Atmanirbhar Bharat to the rescue
Expectations from the budget therefore need to take those economic realities in consideration.
According to GlobalData, India’s GDP growth witnessed the worst downfall of –23.9 per cent (YOY) in Q2 2020, which is forecasted to ease to –1.2 per cent (YOY) in Q4 2020 and a growth of 0.53 per cent (YOY) in Q1 2021 due to government’s focus to revive the domestic demand during festive season along with fiscal push given to agriculture and allied sectors under the Atmanirbhar Bharat Scheme.
“The Purchasing Managers’ Index (PMI) for manufacturing and services, which declined to 26.1 and 5, respectively, in April 2020 amid lockdown restrictions, started improving since then and stood at 56.4 and 52.3, respectively, in December 2020,” said Rao of GlobalData. “Indian service sector continued to recover from lockdown restrictions as liquidity constraints were eased and job restoration was on the rise during July to October 2020. Demand revival during the festive season also resulted in an uptick in the manufacturing PMI over the last couple of months,” she said.
The green shoots of hope have extended to other sectors as well – India’s Index of Industrial Production (IIP), which contracted from March to August 2020, exhibited growth from September 2020 onwards.
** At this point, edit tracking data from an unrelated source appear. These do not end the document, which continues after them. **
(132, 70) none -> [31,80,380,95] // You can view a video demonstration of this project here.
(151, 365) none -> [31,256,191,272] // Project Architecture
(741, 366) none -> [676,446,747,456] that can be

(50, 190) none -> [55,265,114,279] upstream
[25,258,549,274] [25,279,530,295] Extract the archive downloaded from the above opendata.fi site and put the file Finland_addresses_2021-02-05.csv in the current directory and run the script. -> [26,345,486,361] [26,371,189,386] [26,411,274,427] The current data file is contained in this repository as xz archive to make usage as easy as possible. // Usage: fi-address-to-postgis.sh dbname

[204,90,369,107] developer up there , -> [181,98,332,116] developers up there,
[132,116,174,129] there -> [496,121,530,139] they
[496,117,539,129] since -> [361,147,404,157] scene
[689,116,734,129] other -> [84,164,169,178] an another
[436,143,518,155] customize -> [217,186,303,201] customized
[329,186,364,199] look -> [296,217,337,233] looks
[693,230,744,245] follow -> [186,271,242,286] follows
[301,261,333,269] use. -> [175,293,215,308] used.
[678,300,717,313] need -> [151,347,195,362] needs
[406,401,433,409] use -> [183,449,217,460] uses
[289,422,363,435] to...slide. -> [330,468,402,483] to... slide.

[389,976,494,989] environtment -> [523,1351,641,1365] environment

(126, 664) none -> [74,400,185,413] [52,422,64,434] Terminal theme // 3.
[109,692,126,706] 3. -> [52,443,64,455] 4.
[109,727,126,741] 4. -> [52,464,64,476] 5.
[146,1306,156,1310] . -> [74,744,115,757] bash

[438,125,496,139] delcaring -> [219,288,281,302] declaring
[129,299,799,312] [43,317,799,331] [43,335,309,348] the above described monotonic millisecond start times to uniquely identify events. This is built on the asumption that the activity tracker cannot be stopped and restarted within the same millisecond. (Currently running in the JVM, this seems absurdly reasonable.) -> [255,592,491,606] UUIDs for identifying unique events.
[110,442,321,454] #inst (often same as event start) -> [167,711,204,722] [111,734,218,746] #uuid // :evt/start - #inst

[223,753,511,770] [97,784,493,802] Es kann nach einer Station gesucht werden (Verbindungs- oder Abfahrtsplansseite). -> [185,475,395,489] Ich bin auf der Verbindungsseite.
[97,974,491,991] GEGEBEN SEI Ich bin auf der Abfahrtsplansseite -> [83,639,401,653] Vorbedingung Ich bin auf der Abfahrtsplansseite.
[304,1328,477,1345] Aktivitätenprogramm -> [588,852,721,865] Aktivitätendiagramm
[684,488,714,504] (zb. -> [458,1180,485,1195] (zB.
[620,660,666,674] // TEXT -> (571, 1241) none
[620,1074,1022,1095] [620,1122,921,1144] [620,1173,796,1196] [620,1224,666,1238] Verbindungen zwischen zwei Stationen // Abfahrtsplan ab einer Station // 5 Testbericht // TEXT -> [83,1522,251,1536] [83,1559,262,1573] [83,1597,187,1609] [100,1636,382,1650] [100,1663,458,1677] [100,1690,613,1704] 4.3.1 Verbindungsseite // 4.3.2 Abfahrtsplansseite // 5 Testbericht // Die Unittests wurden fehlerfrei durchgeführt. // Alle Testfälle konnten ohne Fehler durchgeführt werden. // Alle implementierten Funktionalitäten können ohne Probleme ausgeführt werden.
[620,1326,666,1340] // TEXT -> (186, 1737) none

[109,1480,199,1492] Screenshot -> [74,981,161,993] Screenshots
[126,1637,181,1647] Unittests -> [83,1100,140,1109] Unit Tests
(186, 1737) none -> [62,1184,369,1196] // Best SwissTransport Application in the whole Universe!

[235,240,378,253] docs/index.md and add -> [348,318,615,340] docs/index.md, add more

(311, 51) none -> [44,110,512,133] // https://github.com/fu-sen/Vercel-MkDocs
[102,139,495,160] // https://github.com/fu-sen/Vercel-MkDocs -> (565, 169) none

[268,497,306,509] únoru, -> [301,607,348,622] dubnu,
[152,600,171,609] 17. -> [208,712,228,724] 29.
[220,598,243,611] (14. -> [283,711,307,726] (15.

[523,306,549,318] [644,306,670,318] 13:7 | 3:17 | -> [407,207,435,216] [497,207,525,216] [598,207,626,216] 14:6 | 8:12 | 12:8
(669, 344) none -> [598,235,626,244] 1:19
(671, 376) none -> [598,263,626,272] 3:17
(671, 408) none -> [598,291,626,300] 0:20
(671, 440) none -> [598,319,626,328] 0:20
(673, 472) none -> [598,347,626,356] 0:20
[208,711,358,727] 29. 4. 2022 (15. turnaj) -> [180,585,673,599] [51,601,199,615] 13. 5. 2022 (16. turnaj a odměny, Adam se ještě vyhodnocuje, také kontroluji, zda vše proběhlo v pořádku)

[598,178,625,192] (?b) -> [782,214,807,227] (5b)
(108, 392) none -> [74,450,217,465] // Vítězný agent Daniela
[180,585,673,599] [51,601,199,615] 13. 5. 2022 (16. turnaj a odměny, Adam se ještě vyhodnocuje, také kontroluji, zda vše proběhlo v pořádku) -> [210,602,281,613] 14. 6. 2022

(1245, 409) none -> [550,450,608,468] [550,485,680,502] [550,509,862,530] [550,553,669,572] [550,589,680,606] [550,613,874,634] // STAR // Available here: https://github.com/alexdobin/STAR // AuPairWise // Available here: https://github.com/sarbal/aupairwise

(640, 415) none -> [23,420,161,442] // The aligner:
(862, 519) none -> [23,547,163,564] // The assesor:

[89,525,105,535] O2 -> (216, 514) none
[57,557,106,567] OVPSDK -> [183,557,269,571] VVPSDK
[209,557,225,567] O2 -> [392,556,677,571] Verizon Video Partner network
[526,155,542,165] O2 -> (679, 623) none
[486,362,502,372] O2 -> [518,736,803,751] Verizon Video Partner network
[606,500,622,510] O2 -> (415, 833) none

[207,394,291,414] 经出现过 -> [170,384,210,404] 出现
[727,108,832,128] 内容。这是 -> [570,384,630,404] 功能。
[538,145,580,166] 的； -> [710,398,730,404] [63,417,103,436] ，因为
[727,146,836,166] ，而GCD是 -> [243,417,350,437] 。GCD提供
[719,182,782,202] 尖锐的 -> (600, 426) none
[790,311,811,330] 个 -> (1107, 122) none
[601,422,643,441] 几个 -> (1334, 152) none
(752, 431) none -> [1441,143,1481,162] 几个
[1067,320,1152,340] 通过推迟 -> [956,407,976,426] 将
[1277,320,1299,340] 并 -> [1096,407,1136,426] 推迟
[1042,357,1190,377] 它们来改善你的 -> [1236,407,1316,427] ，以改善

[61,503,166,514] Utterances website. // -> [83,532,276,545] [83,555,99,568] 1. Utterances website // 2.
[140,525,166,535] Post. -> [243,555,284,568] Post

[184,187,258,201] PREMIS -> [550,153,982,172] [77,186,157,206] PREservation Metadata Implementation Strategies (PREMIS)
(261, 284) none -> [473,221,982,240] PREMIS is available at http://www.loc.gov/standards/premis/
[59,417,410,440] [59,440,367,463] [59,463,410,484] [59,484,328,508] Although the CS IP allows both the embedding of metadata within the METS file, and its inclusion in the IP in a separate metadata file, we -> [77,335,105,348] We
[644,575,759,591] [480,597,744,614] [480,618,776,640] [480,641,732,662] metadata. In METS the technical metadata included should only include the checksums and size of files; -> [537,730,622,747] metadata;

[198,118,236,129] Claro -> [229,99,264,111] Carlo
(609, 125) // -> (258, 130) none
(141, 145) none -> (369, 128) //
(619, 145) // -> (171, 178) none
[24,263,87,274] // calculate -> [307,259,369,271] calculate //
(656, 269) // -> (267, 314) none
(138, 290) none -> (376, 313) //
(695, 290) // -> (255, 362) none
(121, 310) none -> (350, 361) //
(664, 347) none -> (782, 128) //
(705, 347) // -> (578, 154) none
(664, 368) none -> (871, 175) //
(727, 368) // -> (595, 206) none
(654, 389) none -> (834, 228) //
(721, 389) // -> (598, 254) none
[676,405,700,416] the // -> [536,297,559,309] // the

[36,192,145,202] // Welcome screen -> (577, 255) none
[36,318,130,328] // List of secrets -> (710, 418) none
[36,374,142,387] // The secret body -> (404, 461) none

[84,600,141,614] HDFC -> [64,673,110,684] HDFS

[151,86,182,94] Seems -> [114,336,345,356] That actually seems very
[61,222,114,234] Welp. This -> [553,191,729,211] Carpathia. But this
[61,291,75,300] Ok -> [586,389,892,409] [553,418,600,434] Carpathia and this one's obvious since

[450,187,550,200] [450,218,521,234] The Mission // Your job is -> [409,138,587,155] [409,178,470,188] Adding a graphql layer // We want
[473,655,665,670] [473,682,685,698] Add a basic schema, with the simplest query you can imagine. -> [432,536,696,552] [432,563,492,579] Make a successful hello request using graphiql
Indian industrial sector is all set to witness growth in Q4 2020 and Q1 2021, where capital goods and construction goods output will rise. The consumption of consumer durables and non-durables has gone up during the October to December period due to a buoyant festive season. The states have equally performed well in increasing domestic demand thereby increasing GST collections, which is a major catalyst for reviving economic growth numbers in H1 2021.
With the underlying fundamentals remaining strong, the right incentives and policies in Budget 2021-22 will thus push India towards a self-reliant and sustainable growth that becomes a magnet for investment.
“India’s business and other key macroeconomic indicators in short and medium-term are set to witness V-shaped recovery. The upcoming budget 2021 may further boost healthcare value chains, which is likely to improve services and pharma sectors along with infrastructure, which will help in the revival of economic activities. Moreover, the revival of global demand and export promotion strategies by the government is expected to put India on a steady growth path compared to other major economies in 2021,” said Rao.